• [Exercise aim]:
In the passage on the left nucleus of a loop, reproduce the span that begins at the words "To prove: S" and stops after "from Fact (1).", putting "neutral element" in place of every "identity element".

Suppose (L,*) is a loop. Then, the left nucleus of L, i.e., the set of left-associative elements of L, is nonempty and forms a subgroup of L. This subgroup is sometimes termed the left kernel of L or the left-associative center of L.

Related facts

Facts used

  1. Left-associative elements of magma form submagma: Further, this submagma is a subsemigroup, and if the whole magma has a neutral element, it has the same neutral element and becomes a monoid.
  2. Monoid where every element is right-invertible equals group, which in turn uses equality of left and right inverses in monoid

Proof

Given: A loop (L,*) with identity element e. S is the set of left-associative elements of L.

To prove: S is a subgroup of L. More explicitly, (S,*) is a group with identity element e.

Proof:

Step no. Assertion/construction Facts used Given data used Previous steps used Explanation
1 (S,*) is a monoid with identity element e. Fact (1) (L,*) has identity element e Follows directly from Fact (1).

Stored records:

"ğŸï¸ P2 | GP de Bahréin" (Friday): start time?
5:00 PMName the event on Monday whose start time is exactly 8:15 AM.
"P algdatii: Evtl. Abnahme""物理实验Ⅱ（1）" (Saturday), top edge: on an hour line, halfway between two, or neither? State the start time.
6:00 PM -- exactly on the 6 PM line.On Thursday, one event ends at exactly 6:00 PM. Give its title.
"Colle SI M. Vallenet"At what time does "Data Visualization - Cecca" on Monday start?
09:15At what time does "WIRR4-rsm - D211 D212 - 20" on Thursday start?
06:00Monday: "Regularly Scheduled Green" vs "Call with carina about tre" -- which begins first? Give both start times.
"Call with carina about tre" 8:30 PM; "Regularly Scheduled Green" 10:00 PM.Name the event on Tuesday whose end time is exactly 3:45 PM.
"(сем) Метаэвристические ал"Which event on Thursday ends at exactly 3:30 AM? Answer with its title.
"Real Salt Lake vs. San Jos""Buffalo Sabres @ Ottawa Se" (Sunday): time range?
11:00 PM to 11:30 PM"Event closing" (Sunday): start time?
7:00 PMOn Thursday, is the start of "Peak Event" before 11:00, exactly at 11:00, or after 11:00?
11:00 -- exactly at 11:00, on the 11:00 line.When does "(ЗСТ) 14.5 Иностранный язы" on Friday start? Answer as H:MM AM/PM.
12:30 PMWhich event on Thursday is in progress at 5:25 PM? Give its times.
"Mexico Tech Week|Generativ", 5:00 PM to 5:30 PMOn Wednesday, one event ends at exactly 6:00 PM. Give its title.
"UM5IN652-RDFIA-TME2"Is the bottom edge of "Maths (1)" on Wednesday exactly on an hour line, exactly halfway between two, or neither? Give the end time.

• [Finished task]:
To prove: S is a subgroup of L. More explicitly, (S,*) is a group with neutral element e.

Proof:

Step no. Assertion/construction Facts used Given data used Previous steps used Explanation
1 (S,*) is a monoid with neutral element e. Fact (1) (L,*) has neutral element e Follows directly from Fact (1).